In comparison with the previous edition:
- a number of common words relating to farming were added, as were references to families of words
- loan-words were included with author citations
- questions of register and style were addressed
- scientific terms borrowed from Latin or Greek were included
- there was a much greater range of technical and scientific terms

==Fifth edition==
During the Napoleonic period Tuscany was ruled first as the Kingdom of Etruria and then annexed to France (1807–1814). During this time the official language of government was French. Nevertheless on 9 April 1809 Napoleon issued a decree allowing Florentines to use their native language alongside French, in the courts, legal documents and private correspondence. In addition it announced the establishment of an annual prize of 500 napoleoni to authors whose works best contributed to maintaining the Italian language in all its purity.

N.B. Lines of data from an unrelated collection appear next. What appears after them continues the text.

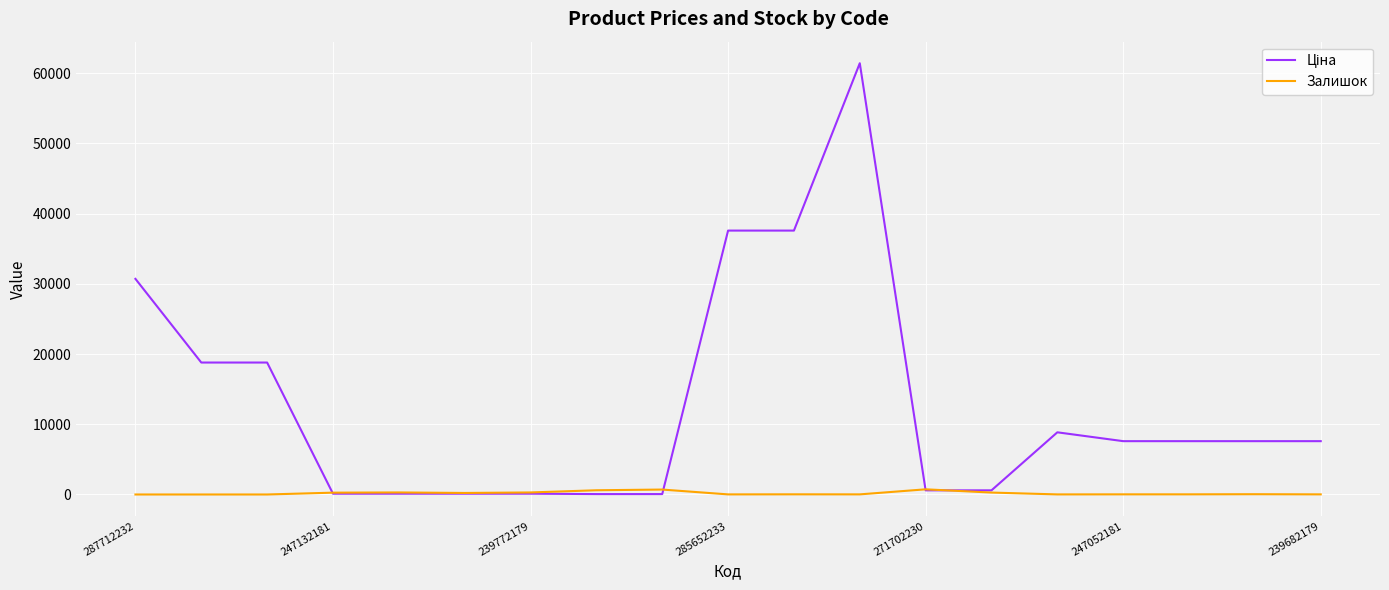

At which label is Ціна closest to 30745?

287712232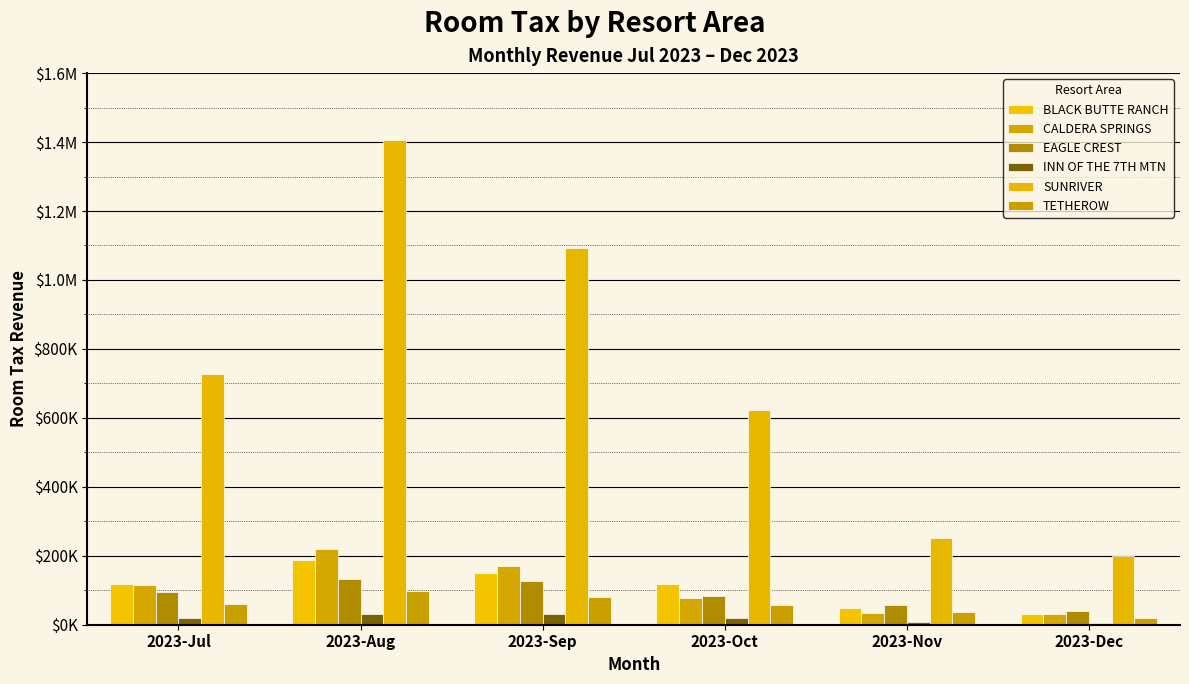

Does the chart contain stacked bars?

No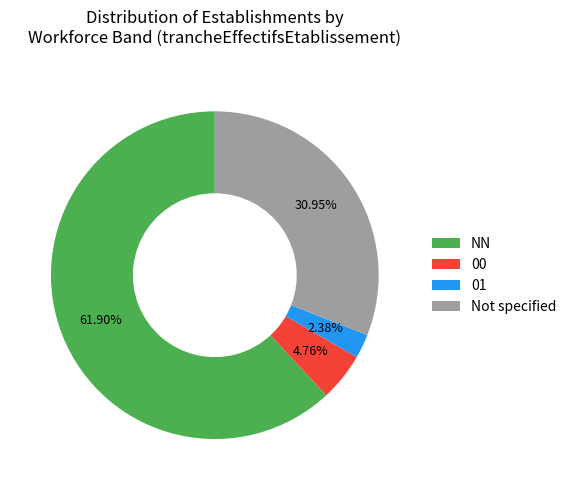

Does NN account for over 50% of the chart?

Yes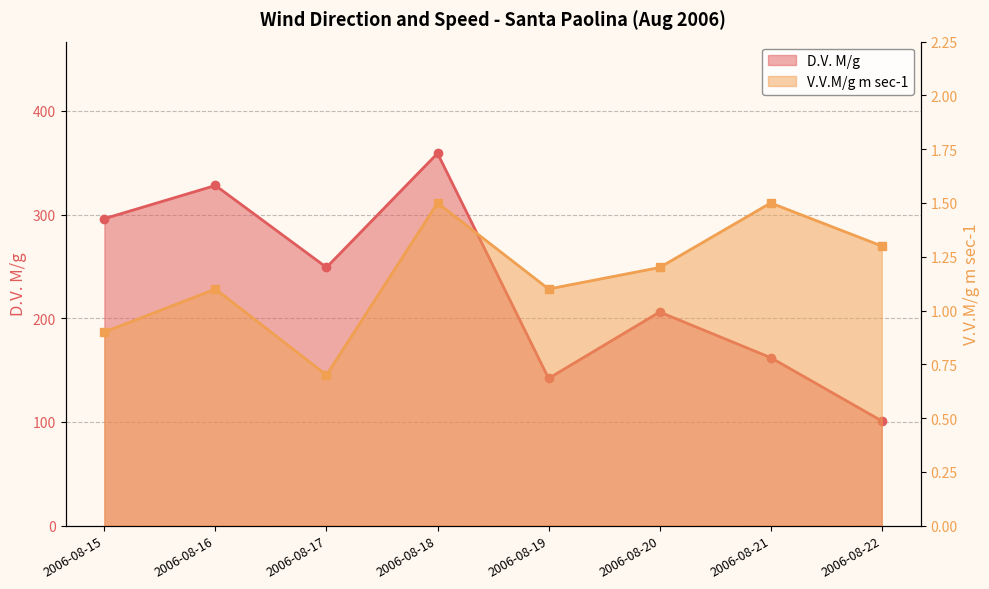

How many V.V.M/g m sec-1 values are between 1 and 2?

6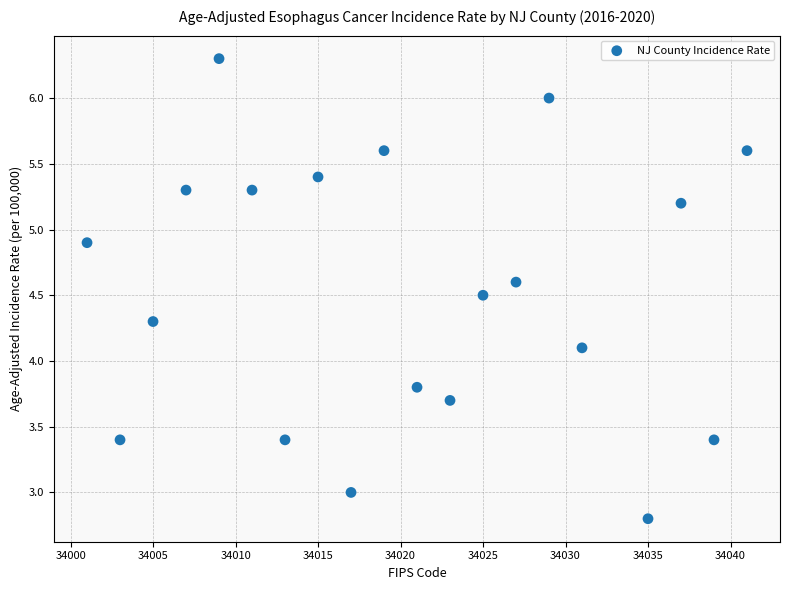

What is the range of Y values (max minus min)?

3.5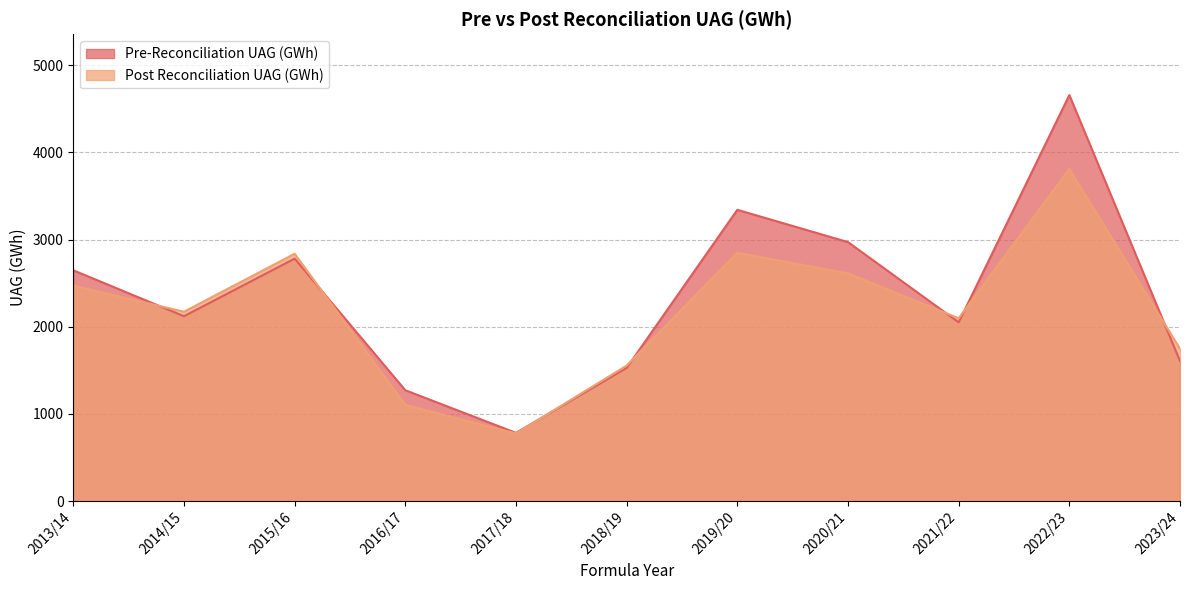

What is the sum of all Post Reconciliation UAG (GWh) values?

24032.1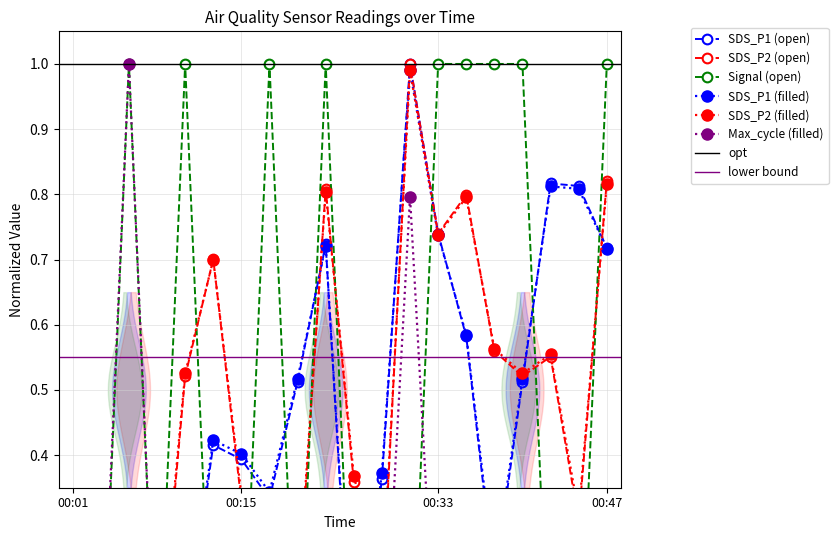

True or false: Signal has more than 0 interior local peaks.

True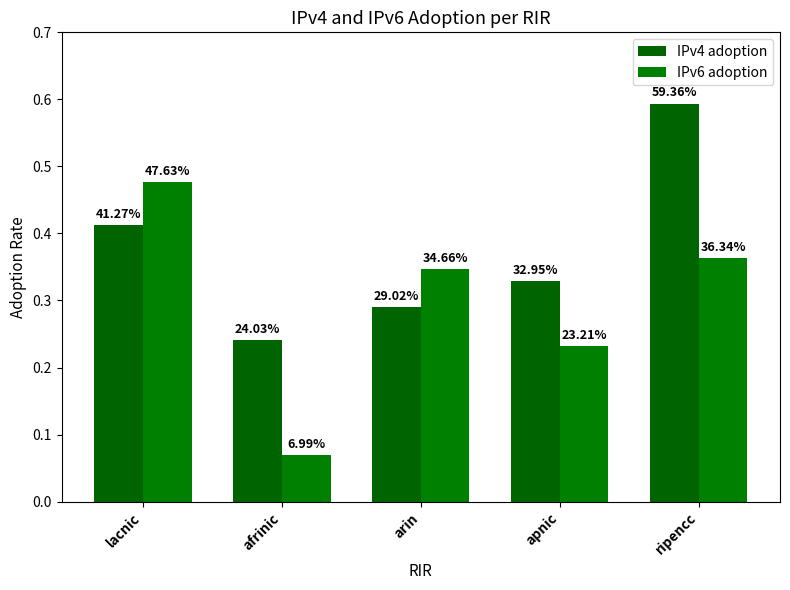

What is the difference between the second highest and second lowest values in the IPv6 adoption series?

0.1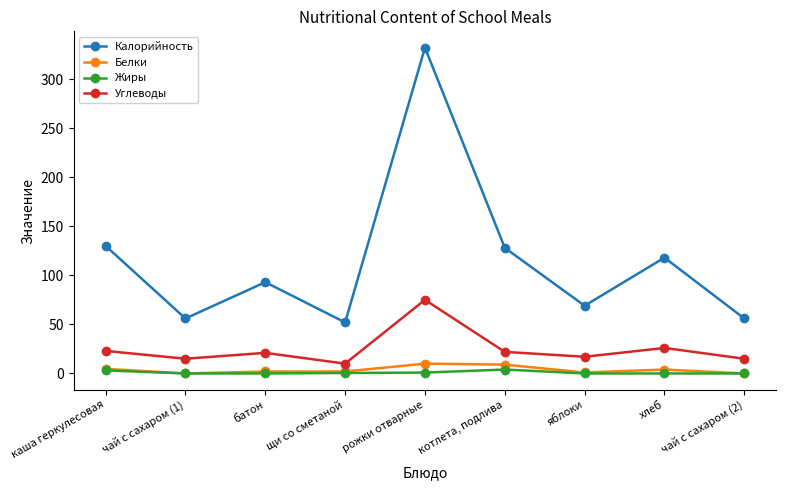

What is the label of the 9th point from the left?

чай с сахаром (2)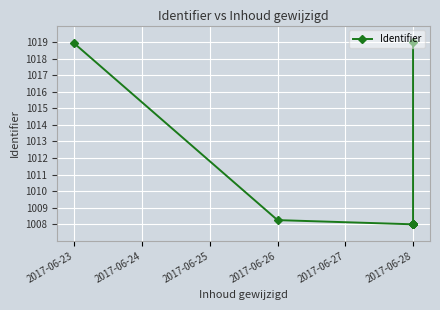

What is the minimum value shown in the chart?

1008.0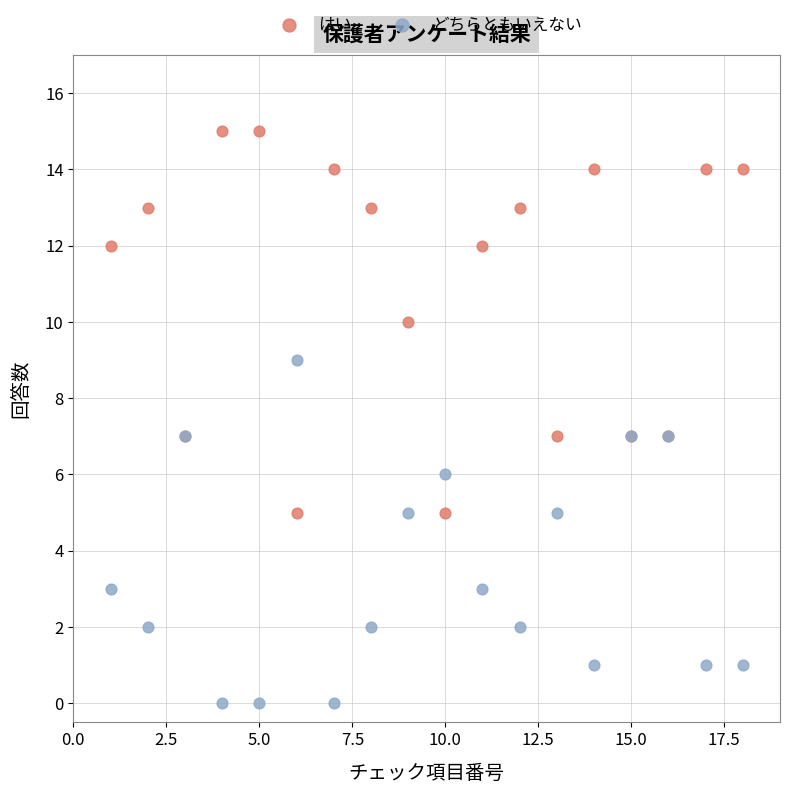

Which series contains the highest Y value?

はい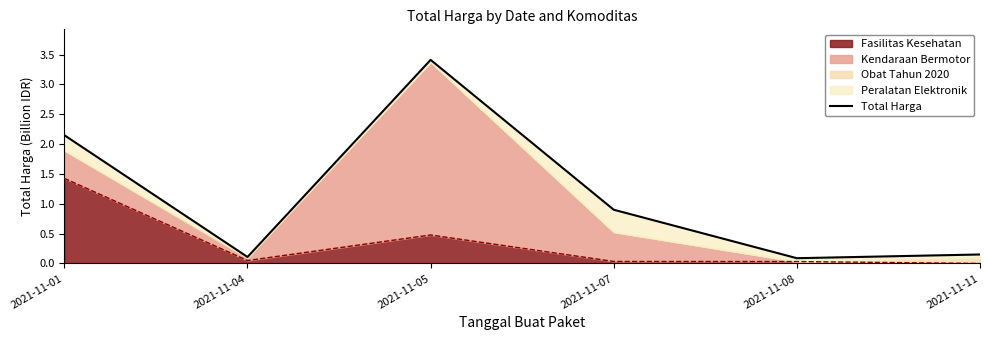

Reading right to left, transcribe all the data shown in this chart.

0.2	0.1	0.9	3.4	0.1	2.1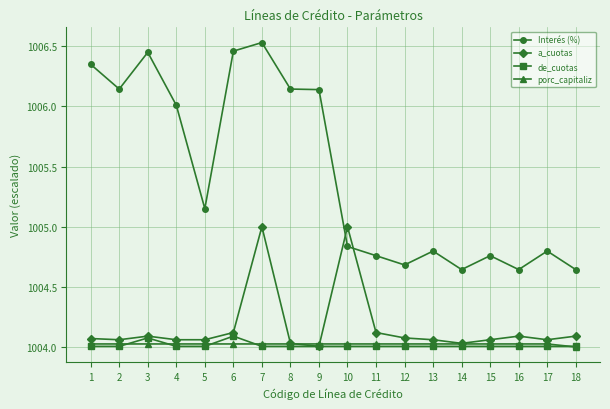

How many data points in Interés (%) are less than 1005?

9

A further decree on 9 January 1811 re-established the Accademia della Crusca and charged it specifically with revising the dictionary as well as with preserving the purity of the language. Academicians were to be paid an annual stipend of 500 franchi, or 1,000 francs if they were working on the dictionary, while 1,200 was provided for the secretary. Nevertheless the work remained incomplete: publication stopped after the letter "O", which ended when the entry for 'ozono' was reached in 1923.

==20th century==
From 1955 the plan of work changed, and the aim became to produce a great historical dictionary that would include the 'treasures' of the Italian language. In 1965 the work of producing the historical dictionary was split off from the Accademia and a separate 'Opera del Vocabolario' was set up. A law of 6 January 1983 established the Opera del Vocabolario as an institute of the National Research Council, working on the language up to 1375, while the Accademia itself now focuses on the modern language.